The Importance Of Heads-Up Coffee Service

Client
Barista Hustle
Date
2016-1-19
Service
Editing, Writing, Community Management

Description

This piece originally appeared at Baristahustle.com, along with other pieces by me, while I was working as an editor for the community newsletter.

The Importance Of Heads-Up Coffee Service

BH 1 An ice-skating waiter at St. Moritz. Photo by G. Riebicke/Archive Photos/Getty Images (via Mashable.)

As a hospitality worker, being heads-up on the job is key.

As a guest, being greeted, or at least visually acknowledged, within about 30 seconds of entering a service establishment is key to feeling taken care of.

These two facts are intimately intertwined. Engaging a guest in some way as soon as they enter the space is critically important as a way to begin a service interaction that communicates care, consideration, and calm capability from beginning to end. When it comes to communally-oriented service—and especially when it comes to tipping—this sort of social formality is paramount, and the barista who is able to look up from their prep tasks and engage in this way will always win out in both regards.

But thinking about a heads-up acknowledgement of guests as purely social flattery is deeply missing the point: visually tracking, interpreting, and managing the flow of guests is a critically important part of executing high-volume service with the sort of grace and deftness that enables truly consistent products and experiences.

It is your job as a barista to make sure that your service is flowing correctly, and to do this, you have to be watching. A service space is nothing without a flow, and especially not a busy cafe.
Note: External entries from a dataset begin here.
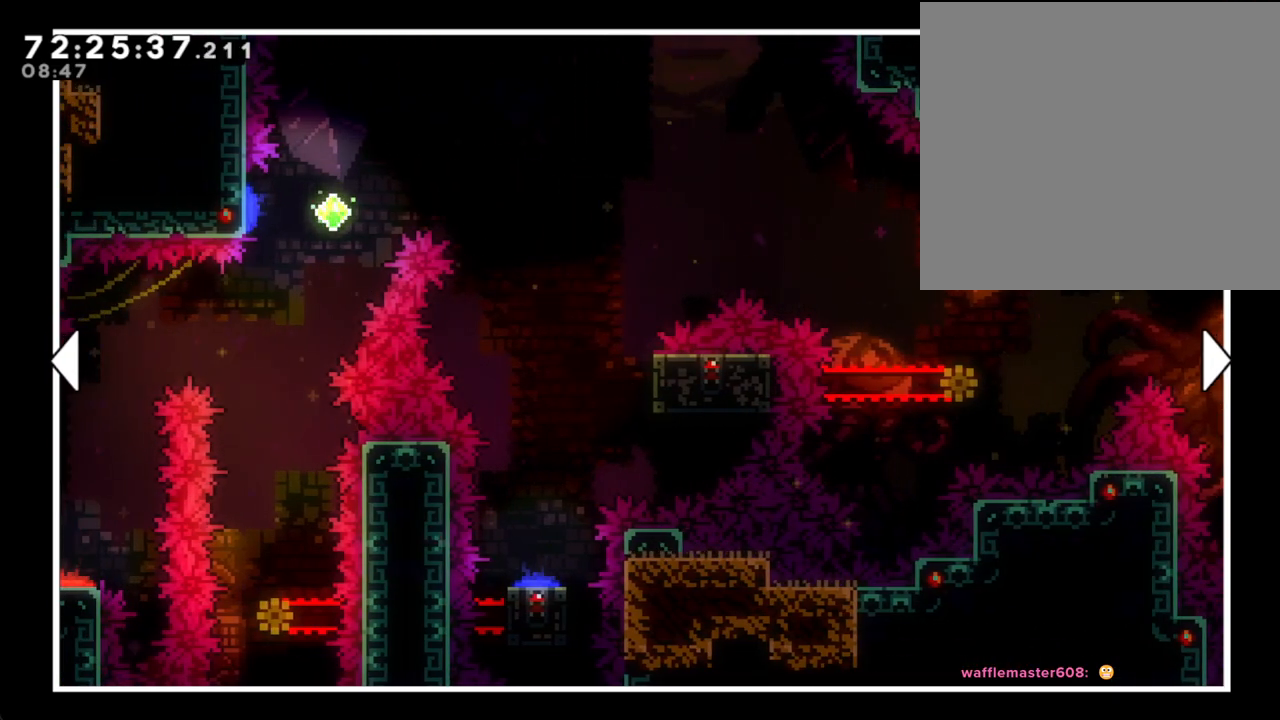
{"buttons": [], "left_stick": "right", "right_stick": "center", "events": [[369, "left_stick", "right"]]}
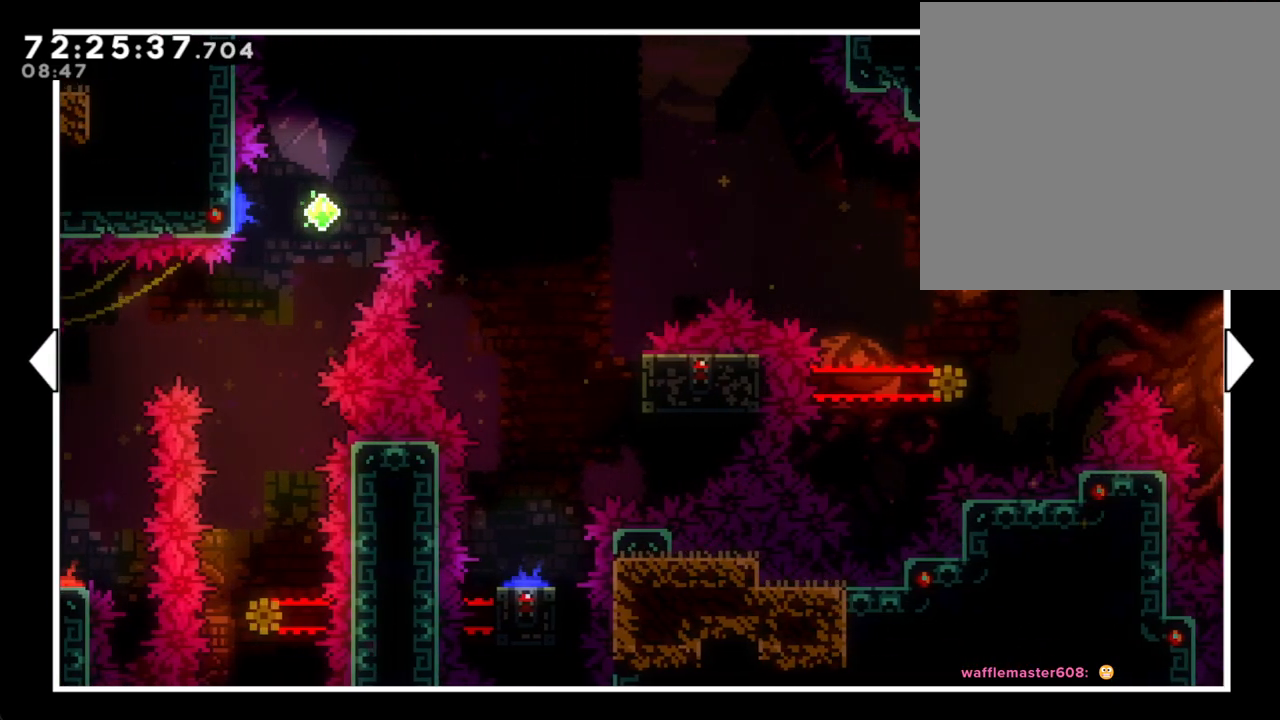
{"buttons": [], "left_stick": "center", "right_stick": "center", "events": [[50, "left_stick", "center"]]}
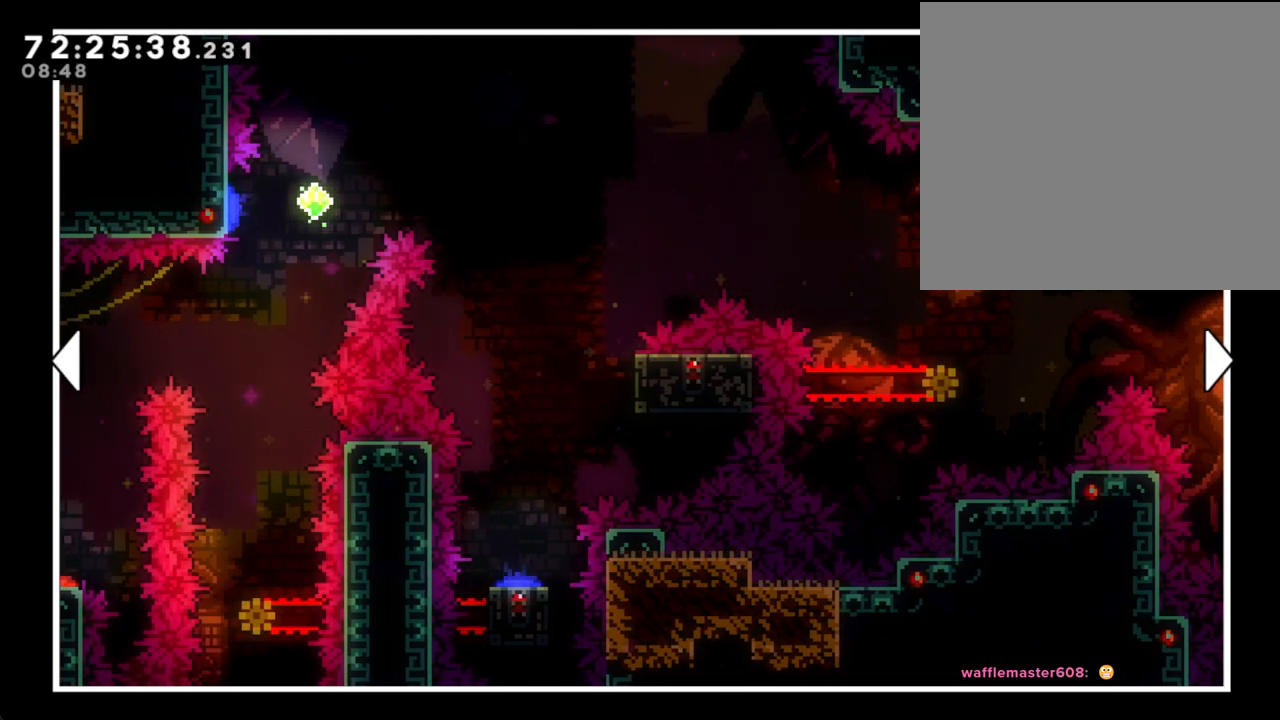
{"buttons": [], "left_stick": "right", "right_stick": "center", "events": [[285, "left_stick", "right"]]}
Even if there is a line out the door, a quick bit of eye contact with each person shuffling in makes sure that the line is moving, gives you a feel for the speed of transactions and tickets, and helps build the crucial “we’re all in this together” bonhomie of a relaxing service interaction.

None of which is to say that acknowledging and tracking guests is something only for busy times in a cafe. Acknowledging someone as soon as they walk through the door of a largely empty cafe is if anything more important than in a busy cafe because of the need to recreate the service flow for each guest. There are many service layouts that make sense with a line of people queued up in them, but are largely mystifying to the uninitiated walking in the door. A polite greeting or even a simple bit of eye contact and a nod can be all it takes to guide a guest towards where they should go.

Even if a service layout is perfectly clear at every volume, visually acknowledging and tracking guests is important for staff, and especially staff working the espresso station, because it lets the people doing production anticipate their queue ahead of time. Even if there is a separate cashier taking orders, a barista who is working heads up and scanning the guests should be able to overhear the order being made and start prepping the shots/milks/cups/etc for the drinks. Being heads up behind the machine also allows you to see opportunities for you to help move the cashier queue if yours is empty, grab a pastry you see a group eyeing, or go do some work on the dishes pile.

Most of all, a heads-up barista never has a question of “who is this drink going to” because they’ve been watching the whole time as the guests flow through the ordering queue and then the production/receiving queue. Keeping your queues balanced and flowing is the essence of volume coffee production—and there’s less shouting of people’s names to boot.

Heads up service from behind the espresso machine is also an important component of truly stellar personalized service. Nothing is going to make a regular guest happier than having their drink made exactly how they like it, timed to appear perfectly to when they reach the register. Seeing guests puzzling over what to order is one of the most prototypical avenues to engaging a service conversation. And watching to make sure guests receive the correct drink and enjoy it is not only crucial feedback on the coffee, but also a crucial moment to step in and make it right with guests if things are going awry.

Developing the skill and confidence to let your hands and ears do the coffee making work without you having to stare at it is a challenge to be sure, and one most directly met with, well, just a ton of touch-memory and sound-memory practice. But once you’re able to look up from the work and engage customers, knowing your milk is swirling right by sound, and your dosing was precise and tamp true, then you can truly begin to be a barista—a confident service person behind a bar.

Whether it’s chatting with a curious guest who wants to geek out as you pull your shot or pour your concentric circles—or the casual banter that comes from seeing a regular most days they’re alive—looking up and engaging is the key to professional barista work. No matter how much you might be “on the machine” as a worker, you are still first and foremost a person responsible for the functional and social vibes of the spaces and experiences being created for your guests.

So please, look up when you are working in a cafe. It’ll make you a better barista, you’ll have more fun and make more money, and most of all, it’s the polite thing to do.